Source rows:
══════════
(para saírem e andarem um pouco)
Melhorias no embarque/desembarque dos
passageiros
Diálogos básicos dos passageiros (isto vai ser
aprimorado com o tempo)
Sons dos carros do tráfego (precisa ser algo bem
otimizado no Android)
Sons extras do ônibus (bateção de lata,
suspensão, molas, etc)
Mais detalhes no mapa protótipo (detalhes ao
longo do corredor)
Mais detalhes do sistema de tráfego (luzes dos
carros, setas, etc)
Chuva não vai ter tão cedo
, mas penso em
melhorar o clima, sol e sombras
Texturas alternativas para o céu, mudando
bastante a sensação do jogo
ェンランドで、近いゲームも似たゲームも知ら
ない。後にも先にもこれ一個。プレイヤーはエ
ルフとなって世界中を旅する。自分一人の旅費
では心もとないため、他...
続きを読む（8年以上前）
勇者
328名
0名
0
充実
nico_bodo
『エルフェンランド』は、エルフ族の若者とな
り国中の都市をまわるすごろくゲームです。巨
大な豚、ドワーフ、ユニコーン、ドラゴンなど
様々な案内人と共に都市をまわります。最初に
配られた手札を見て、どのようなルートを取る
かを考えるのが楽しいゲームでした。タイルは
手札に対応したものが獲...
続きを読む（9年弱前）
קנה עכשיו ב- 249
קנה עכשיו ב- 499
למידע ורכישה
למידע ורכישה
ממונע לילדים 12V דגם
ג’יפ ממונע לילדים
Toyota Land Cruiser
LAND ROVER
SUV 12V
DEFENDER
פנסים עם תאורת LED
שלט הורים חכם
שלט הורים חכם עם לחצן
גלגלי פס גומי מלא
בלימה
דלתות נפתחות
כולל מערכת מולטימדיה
══════════
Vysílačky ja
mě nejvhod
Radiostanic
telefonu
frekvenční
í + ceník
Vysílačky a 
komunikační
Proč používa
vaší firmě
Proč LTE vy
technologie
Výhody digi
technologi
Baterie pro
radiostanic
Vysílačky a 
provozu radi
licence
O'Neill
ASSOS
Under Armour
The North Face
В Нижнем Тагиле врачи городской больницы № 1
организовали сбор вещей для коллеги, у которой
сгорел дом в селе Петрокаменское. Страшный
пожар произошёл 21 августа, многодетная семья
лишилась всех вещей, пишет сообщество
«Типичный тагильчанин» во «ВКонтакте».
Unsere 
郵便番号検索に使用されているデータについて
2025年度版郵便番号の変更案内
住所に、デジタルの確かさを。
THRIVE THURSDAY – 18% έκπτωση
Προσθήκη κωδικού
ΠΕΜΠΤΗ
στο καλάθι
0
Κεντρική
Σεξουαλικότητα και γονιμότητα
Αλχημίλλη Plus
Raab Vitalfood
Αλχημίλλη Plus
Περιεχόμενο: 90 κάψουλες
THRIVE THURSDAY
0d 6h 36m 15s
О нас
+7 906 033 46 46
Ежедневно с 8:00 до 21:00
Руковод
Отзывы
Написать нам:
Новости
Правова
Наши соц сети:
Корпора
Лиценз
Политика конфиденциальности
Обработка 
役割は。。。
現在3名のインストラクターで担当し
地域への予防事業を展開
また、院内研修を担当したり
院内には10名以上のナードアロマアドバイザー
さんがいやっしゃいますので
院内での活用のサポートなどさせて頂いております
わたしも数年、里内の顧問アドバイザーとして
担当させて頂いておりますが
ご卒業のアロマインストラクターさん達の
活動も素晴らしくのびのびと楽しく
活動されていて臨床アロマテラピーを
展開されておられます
══════════
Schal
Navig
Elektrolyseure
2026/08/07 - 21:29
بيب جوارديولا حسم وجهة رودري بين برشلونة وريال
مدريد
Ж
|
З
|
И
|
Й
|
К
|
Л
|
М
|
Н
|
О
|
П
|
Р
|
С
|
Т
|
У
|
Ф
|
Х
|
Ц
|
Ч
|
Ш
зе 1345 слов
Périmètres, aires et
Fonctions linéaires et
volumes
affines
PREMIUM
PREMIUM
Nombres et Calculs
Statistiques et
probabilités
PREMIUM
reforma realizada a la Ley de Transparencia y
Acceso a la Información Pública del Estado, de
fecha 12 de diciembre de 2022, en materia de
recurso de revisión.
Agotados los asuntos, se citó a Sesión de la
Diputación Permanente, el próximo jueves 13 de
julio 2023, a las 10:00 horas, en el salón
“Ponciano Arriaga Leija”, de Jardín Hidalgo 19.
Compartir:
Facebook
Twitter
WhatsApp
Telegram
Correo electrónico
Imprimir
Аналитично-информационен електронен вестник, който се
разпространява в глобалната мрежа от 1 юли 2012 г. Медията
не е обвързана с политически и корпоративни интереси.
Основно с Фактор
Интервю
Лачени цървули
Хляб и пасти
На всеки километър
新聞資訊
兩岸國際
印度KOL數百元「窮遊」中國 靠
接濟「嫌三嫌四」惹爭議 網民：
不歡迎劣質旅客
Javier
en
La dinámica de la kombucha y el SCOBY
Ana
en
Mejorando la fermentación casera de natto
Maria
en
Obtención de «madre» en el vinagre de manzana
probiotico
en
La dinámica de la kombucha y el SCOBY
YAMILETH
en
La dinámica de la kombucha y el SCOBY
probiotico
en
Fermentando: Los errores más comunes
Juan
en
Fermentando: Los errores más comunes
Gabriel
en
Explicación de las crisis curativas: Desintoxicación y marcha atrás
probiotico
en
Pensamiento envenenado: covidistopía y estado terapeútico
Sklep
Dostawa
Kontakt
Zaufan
══════════
What you will do ▸ Rewrite the text from the line containing "(para saírem e andarem um pouco)" through the line containing "כולל מערכת מולטימדיה", both included, as a JSON list of strings with one string per line and no blank lines.

Output below ▸
[
  "(para saírem e andarem um pouco)",
  "Melhorias no embarque/desembarque dos",
  "passageiros",
  "Diálogos básicos dos passageiros (isto vai ser",
  "aprimorado com o tempo)",
  "Sons dos carros do tráfego (precisa ser algo bem",
  "otimizado no Android)",
  "Sons extras do ônibus (bateção de lata,",
  "suspensão, molas, etc)",
  "Mais detalhes no mapa protótipo (detalhes ao",
  "longo do corredor)",
  "Mais detalhes do sistema de tráfego (luzes dos",
  "carros, setas, etc)",
  "Chuva não vai ter tão cedo",
  ", mas penso em",
  "melhorar o clima, sol e sombras",
  "Texturas alternativas para o céu, mudando",
  "bastante a sensação do jogo",
  "ェンランドで、近いゲームも似たゲームも知ら",
  "ない。後にも先にもこれ一個。プレイヤーはエ",
  "ルフとなって世界中を旅する。自分一人の旅費",
  "では心もとないため、他...",
  "続きを読む（8年以上前）",
  "勇者",
  "328名",
  "0名",
  "0",
  "充実",
  "nico_bodo",
  "『エルフェンランド』は、エルフ族の若者とな",
  "り国中の都市をまわるすごろくゲームです。巨",
  "大な豚、ドワーフ、ユニコーン、ドラゴンなど",
  "様々な案内人と共に都市をまわります。最初に",
  "配られた手札を見て、どのようなルートを取る",
  "かを考えるのが楽しいゲームでした。タイルは",
  "手札に対応したものが獲...",
  "続きを読む（9年弱前）",
  "קנה עכשיו ב- 249",
  "קנה עכשיו ב- 499",
  "למידע ורכישה",
  "למידע ורכישה",
  "ממונע לילדים 12V דגם",
  "ג’יפ ממונע לילדים",
  "Toyota Land Cruiser",
  "LAND ROVER",
  "SUV 12V",
  "DEFENDER",
  "פנסים עם תאורת LED",
  "שלט הורים חכם",
  "שלט הורים חכם עם לחצן",
  "גלגלי פס גומי מלא",
  "בלימה",
  "דלתות נפתחות",
  "כולל מערכת מולטימדיה"
]